A turma inteira ficou em silêncio.
— Quem respondeu que o artigo 5º da Constituição se sobrepõe, em última análise, a toda legislação ordinária, mesmo diante de jurisprudência contrária, explicou corretamente o princípio da hierarquia normativa. E ainda citou decisões recentes do STF.
Alicia sentiu o coração acelerar. Ela tinha escrito isso. E apenas ela.
— Srta. Alicia — ele disse, olhando diretamente para ela. — Parabéns.
O silêncio foi brutal.
As meninas do fundo abriram a boca, chocadas. Júlia arregalou os olhos. Mel bateu o pé contra o chão, impressionada.
Calderon nunca elogiava ninguém. Jamais. Nem por educação.
— É bom ver que alguém ainda respeita o Direito como ciência e não como vaidade — completou ele.
Alicia não sabia onde enfiar o rosto. Ao mesmo tempo em que se sentia vitoriosa, também se sentia exposta.
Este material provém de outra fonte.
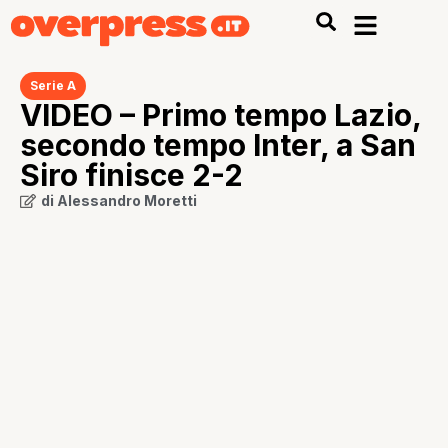
Serie A
VIDEO – Primo tempo Lazio,
secondo tempo Inter, a San
Siro finisce 2-2
di
Alessandro Moretti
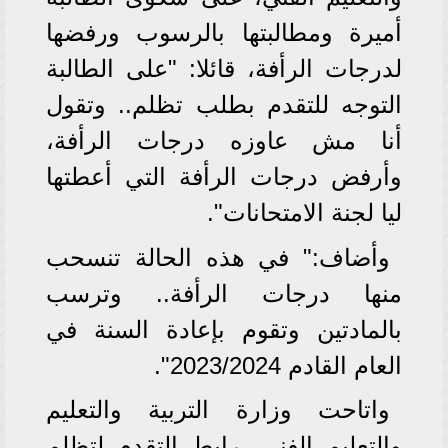
أميرة ومطالبتها بالرسوب ورفضها
لدرجات الرأفة، قائلا: "على الطالبة
التوجه للتقدم بطلب تظلم.. وتقول
أنا مش عاوزه درجات الرأفة،
وأرفض درجات الرأفة التي أعطتها
ليا لجنة الامتحانات".
وأضاف:" في هذه الحالة تنسحب
منها درجات الرأفة.. وترسب
بالمادتين وتقوم بإعادة السنة في
العام القادم 2023/2024".
واتاحت وزارة التربية والتعليم
والتعليم الفني، رابط التقدم لتظلم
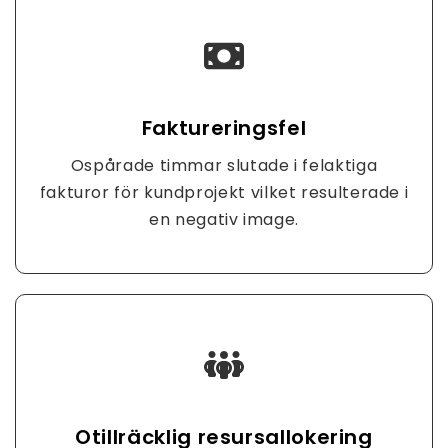
Faktureringsfel
Ospårade timmar slutade i felaktiga
fakturor för kundprojekt vilket resulterade i
en negativ image.
Otillräcklig resursallokering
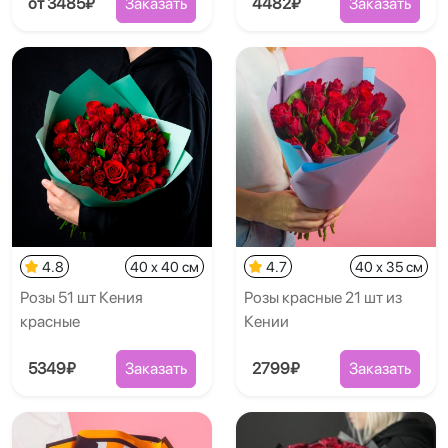
от 3485₽
Заказать
4482₽
Заказать
4.8
40 x 40 см
4.7
40 x 35 см
Розы 51 шт Кения
Розы красные 21 шт из
красные
Кении
5349₽
Заказать
2799₽
Заказать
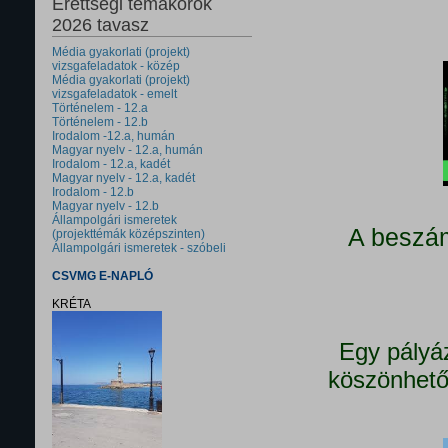
Érettségi témakörök
2026 tavasz
Média gyakorlati (projekt)
vizsgafeladatok - közép
Média gyakorlati (projekt)
vizsgafeladatok - emelt
Történelem - 12.a
Történelem - 12.b
Irodalom -12.a, humán
Magyar nyelv - 12.a, humán
Irodalom - 12.a, kadét
Magyar nyelv - 12.a, kadét
Irodalom - 12.b
Magyar nyelv - 12.b
Állampolgári ismeretek
A beszám
(projekttémák középszinten)
Állampolgári ismeretek - szóbeli
CSVMG E-NAPLÓ
KRÉTA
Egy pályá
köszönhető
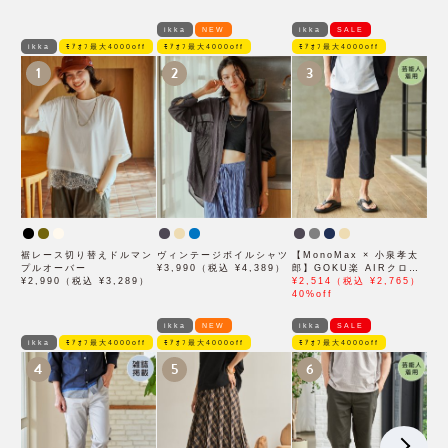
ikka
NEW
ikka
SALE
ikka
ﾓｱｵﾌ最大4000off
ﾓｱｵﾌ最大4000off
ﾓｱｵﾌ最大4000off
1
2
3
裾レース切り替えドルマン
ヴィンテージボイルシャツ
【MonoMax × 小泉孝太
プルオーバー
¥3,990（税込 ¥4,389）
郎】GOKU楽 AIRクロッ
¥2,990（税込 ¥3,289）
プドパンツ「小泉孝太郎さ
¥2,514（税込 ¥2,765）
ん着用モデル」
40%off
ikka
NEW
ikka
SALE
ikka
ﾓｱｵﾌ最大4000off
ﾓｱｵﾌ最大4000off
ﾓｱｵﾌ最大4000off
4
5
6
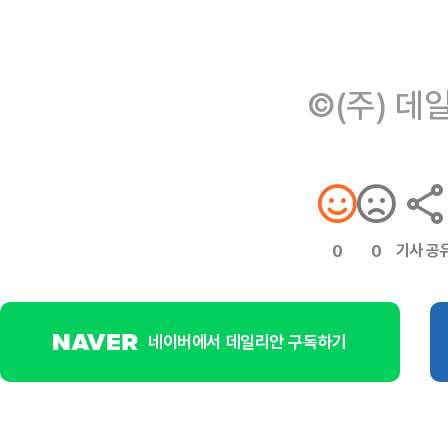
©(주) 데
기사 공
0
0
네이버에서 데일리안 구독하기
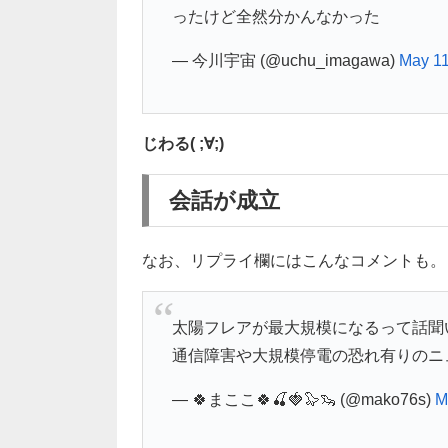
ったけど全然分かんなかった
— 今川宇宙 (@uchu_imagawa)
May 11
じわる( ;∀;)
会話が成立
なお、リプライ欄にはこんなコメントも。
太陽フレアが最大規模になるって話聞
通信障害や大規模停電の恐れ有りのニ
— 🍀まここ🍀🍒🍓🦭🦦 (@mako76s)
M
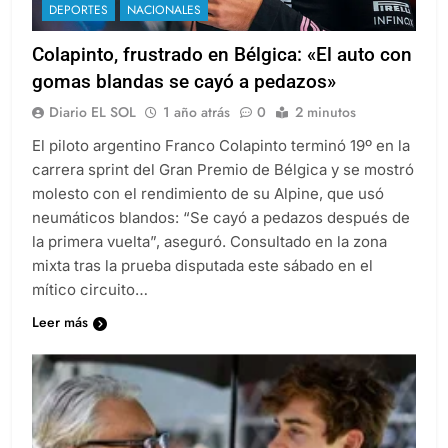
DEPORTES
NACIONALES
Colapinto, frustrado en Bélgica: «El auto con
gomas blandas se cayó a pedazos»
Diario EL SOL
1 año atrás
0
2 minutos
El piloto argentino Franco Colapinto terminó 19º en la
carrera sprint del Gran Premio de Bélgica y se mostró
molesto con el rendimiento de su Alpine, que usó
neumáticos blandos: “Se cayó a pedazos después de
la primera vuelta”, aseguró. Consultado en la zona
mixta tras la prueba disputada este sábado en el
mítico circuito…
Leer más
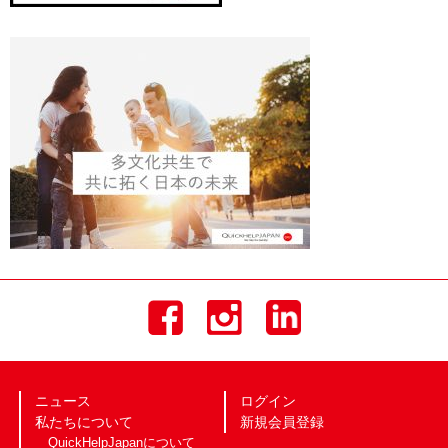
ニュース
ログイン
私たちについて
新規会員登録
QuickHelpJapanについて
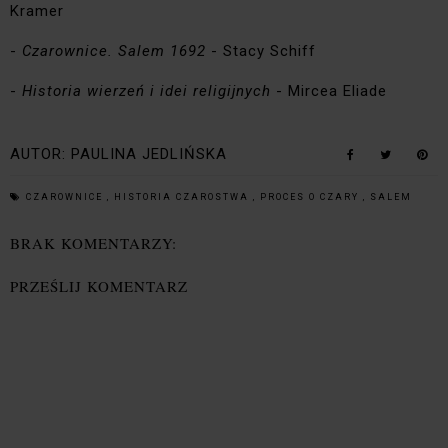
Kramer
-
Czarownice. Salem 1692
- Stacy Schiff
-
Historia wierzeń i idei religijnych
- Mircea Eliade
AUTOR:
PAULINA JEDLIŃSKA
CZAROWNICE
,
HISTORIA CZAROSTWA
,
PROCES O CZARY
,
SALEM
BRAK KOMENTARZY:
PRZEŚLIJ KOMENTARZ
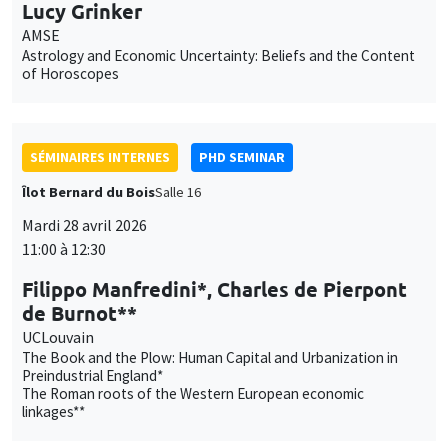
Lucy Grinker
AMSE
Astrology and Economic Uncertainty: Beliefs and the Content
of Horoscopes
SÉMINAIRES INTERNES
PHD SEMINAR
Îlot Bernard du Bois
Salle 16
Mardi 28 avril 2026
11:00 à 12:30
Filippo Manfredini*, Charles de Pierpont
de Burnot**
UCLouvain
The Book and the Plow: Human Capital and Urbanization in
Preindustrial England*
The Roman roots of the Western European economic
linkages**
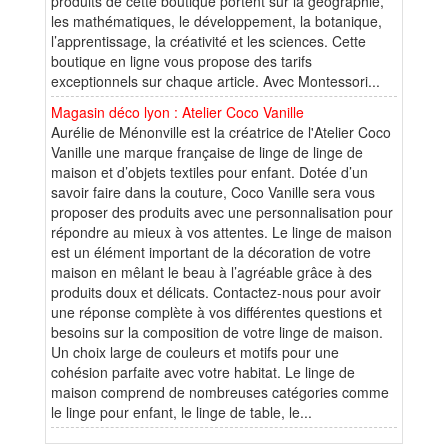
produits de cette boutique portent sur la géographie,
les mathématiques, le développement, la botanique,
l’apprentissage, la créativité et les sciences. Cette
boutique en ligne vous propose des tarifs
exceptionnels sur chaque article. Avec Montessori...
Magasin déco lyon : Atelier Coco Vanille
Aurélie de Ménonville est la créatrice de l'Atelier Coco
Vanille une marque française de linge de linge de
maison et d’objets textiles pour enfant. Dotée d’un
savoir faire dans la couture, Coco Vanille sera vous
proposer des produits avec une personnalisation pour
répondre au mieux à vos attentes. Le linge de maison
est un élément important de la décoration de votre
maison en mêlant le beau à l’agréable grâce à des
produits doux et délicats. Contactez-nous pour avoir
une réponse complète à vos différentes questions et
besoins sur la composition de votre linge de maison.
Un choix large de couleurs et motifs pour une
cohésion parfaite avec votre habitat. Le linge de
maison comprend de nombreuses catégories comme
le linge pour enfant, le linge de table, le...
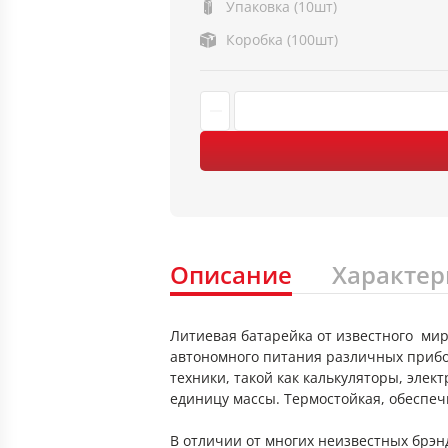
Упаковка (10шт)
Коробка (100шт)
Описание
Характер
Литиевая батарейка от известного ми
автономного питания различных прибо
техники, такой как калькуляторы, эле
единицу массы. Термостойкая, обеспеч
В отличии от многих неизвестных брэн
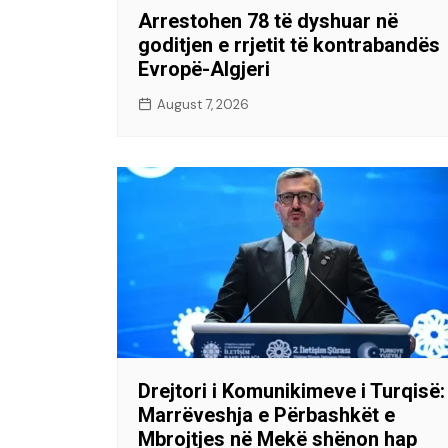
Arrestohen 78 të dyshuar në
goditjen e rrjetit të kontrabandës
Evropë-Algjeri
August 7, 2026
Drejtori i Komunikimeve i Turqisë:
Marrëveshja e Përbashkët e
Mbrojtjes në Mekë shënon hap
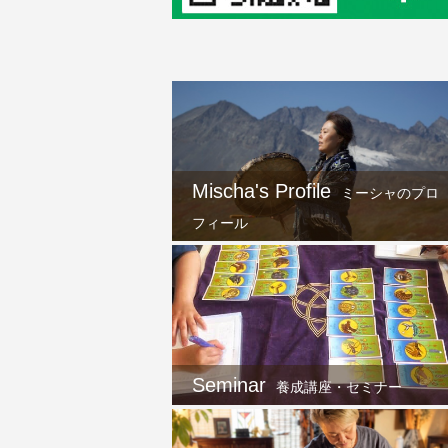
Mischa's Profile
ミーシャのプロ
フィール
Seminar
養成講座・セミナー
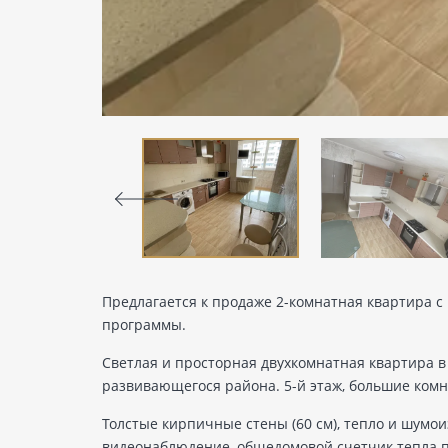
Предлагается к продаже 2-комнатная квартира с 
программы.
Светлая и просторная двухкомнатная квартира в
развивающегося района. 5-й этаж, большие комна
Толстые кирпичные стены (60 см), тепло и шумои
видеонаблюдение, общедомовой счетчик тепла п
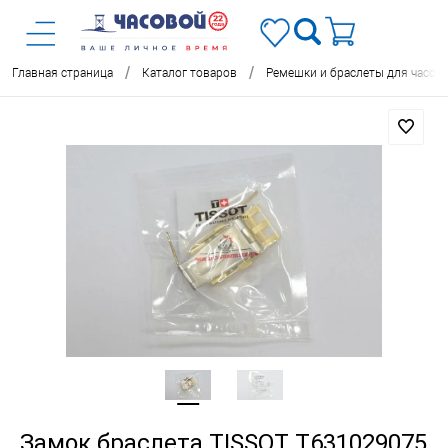
/
/
Главная страница
Каталог товаров
Ремешки и браслеты для часов
Замок браслета TISSOT T631029075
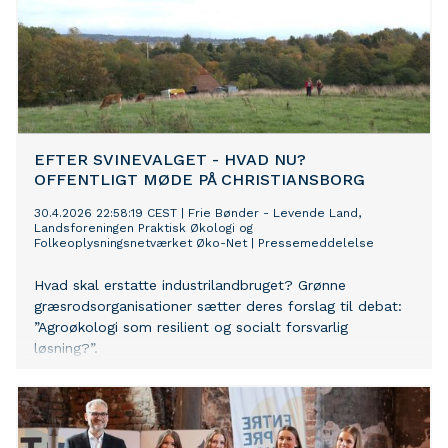
EFTER SVINEVALGET - HVAD NU?
OFFENTLIGT MØDE PÅ CHRISTIANSBORG
30.4.2026 22:58:19 CEST
|
Frie Bønder - Levende Land,
Landsforeningen Praktisk Økologi og
Folkeoplysningsnetværket Øko-Net
|
Pressemeddelelse
Hvad skal erstatte industrilandbruget? Grønne
græsrodsorganisationer sætter deres forslag til debat:
”Agroøkologi som resilient og socialt forsvarlig
løsning?”.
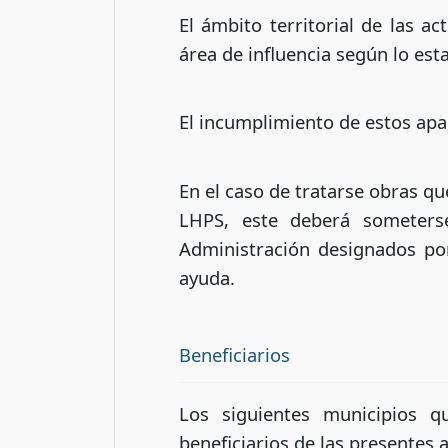
El ámbito territorial de las a
área de influencia según lo es
El incumplimiento de estos apar
En el caso de tratarse obras que
LHPS, este deberá someterse
Administración designados por 
ayuda.
Beneficiarios
Los siguientes municipios q
beneficiarios de las presentes 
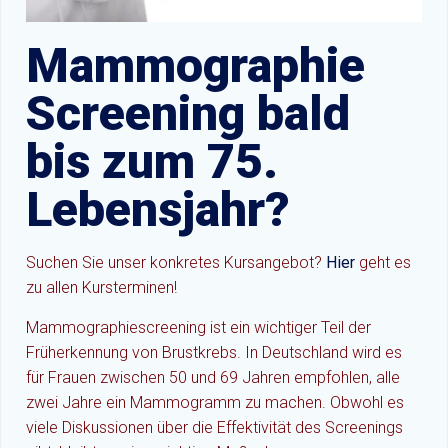
Mammographie
Screening bald
bis zum 75.
Lebensjahr?
Suchen Sie unser konkretes Kursangebot?
Hier
geht es
zu allen Kursterminen!
Mammographiescreening ist ein wichtiger Teil der
Früherkennung von Brustkrebs. In Deutschland wird es
für Frauen zwischen 50 und 69 Jahren empfohlen, alle
zwei Jahre ein Mammogramm zu machen. Obwohl es
viele Diskussionen über die Effektivität des Screenings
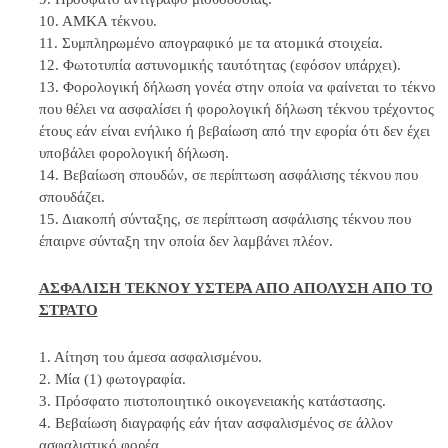
10. ΑΜΚΑ τέκνου.
11. Συμπληρωμένο απογραφικό με τα ατομικά στοιχεία.
12. Φωτοτυπία αστυνομικής ταυτότητας (εφόσον υπάρχει).
13. Φορολογική δήλωση γονέα στην οποία να φαίνεται το τέκνο
που θέλει να ασφαλίσει ή φορολογική δήλωση τέκνου τρέχοντος
έτους εάν είναι ενήλικο ή βεβαίωση από την εφορία ότι δεν έχει
υποβάλει φορολογική δήλωση.
14. Βεβαίωση σπουδών, σε περίπτωση ασφάλισης τέκνου που
σπουδάζει.
15. Διακοπή σύνταξης, σε περίπτωση ασφάλισης τέκνου που
έπαιρνε σύνταξη την οποία δεν λαμβάνει πλέον.
ΑΣΦΑΛΙΣΗ ΤΕΚΝΟΥ ΥΣΤΕΡΑ ΑΠΟ ΑΠΟΛΥΣΗ ΑΠΟ ΤΟ
ΣΤΡΑΤΟ
1. Αίτηση του άμεσα ασφαλισμένου.
2. Μία (1) φωτογραφία.
3. Πρόσφατο πιστοποιητικό οικογενειακής κατάστασης.
4. Βεβαίωση διαγραφής εάν ήταν ασφαλισμένος σε άλλον
ασφαλιστικό φορέα.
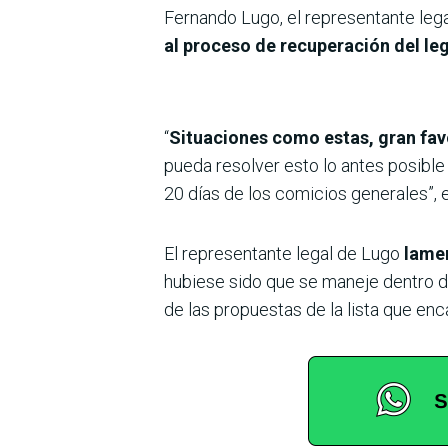
Fernando Lugo, el representante leg
al proceso de recuperación del le
“
Situaciones como estas, gran fav
pueda resolver esto lo antes posible
20 días de los comicios generales”,
El representante legal de Lugo
lame
hubiese sido que se maneje dentro 
de las propuestas de la lista que en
Ele não piscava. E naquele momento, havia algo diferente em seu olhar.
Algo que dizia:
“Você me surpreendeu. E eu não gosto de surpresas.”
—
Na saída, Bianca passou por ela com uma expressão de puro veneno.
— Hum, então agora temos a queridinha do professor? — disse com deboche. — Esperta. Ele gosta das que fingem ser quietinhas.
Alicia a ignorou. Mas Júlia não.
— Ele não gosta de ninguém, Bianca. A diferença é que a Alicia estuda. Você devia tentar.
Bianca bufou e saiu com Luma logo atrás, jogando os cabelos para o lado.
— Uau — disse Guilherme, se juntando ao grupo. — Você basicamente fez história hoje. Eu nunca ouvi um “parabéns” da boca daquele homem. Aposto que até ele se assustou.
Alicia sorriu, mas estava inquieta. O olhar dele ainda queimava na memória.
Não era só orgulho. Não era só respeito. Era como se ele tivesse aberto um novo tipo de guerra entre eles.
—
No final da tarde, Alicia passou pela biblioteca e pegou mais dois livros. Quando saiu, parou na escada lateral para ler o prefácio de um deles. Estava imersa nas palavras quando sentiu… presença.
Ergueu os olhos.
Ele estava lá.
Calderon descia os degraus opostos, sozinho, a gravata agora solta de verdade, duas pastas sob o braço e o casaco nos ombros. Parecia perigoso mesmo sem dizer uma palavra.
Ele a viu. Claro que viu. Mas ao invés de desviar o olhar, parou.
— Srta. Alicia — ele disse, baixo, como uma sentença sussurrada. — Gosta de ser desafiada?
Ela engoliu em seco.
— Sim. Quando é justo.
Ele inclinou levemente a cabeça, os olhos azuis fixos nela.
— Então vai gostar muito desse curso. Mas cuidado… — Ele se aproximou, devagar, sem pressa. — Porque aqui dentro… alguns desafios têm preço alto demais.
E então, passou por ela. Sem olhar para trás.
Alicia permaneceu parada.
O corpo inteiro pulsando.
E no fundo, ela sabia: ele começava a vê-la. E isso mudaria tudo.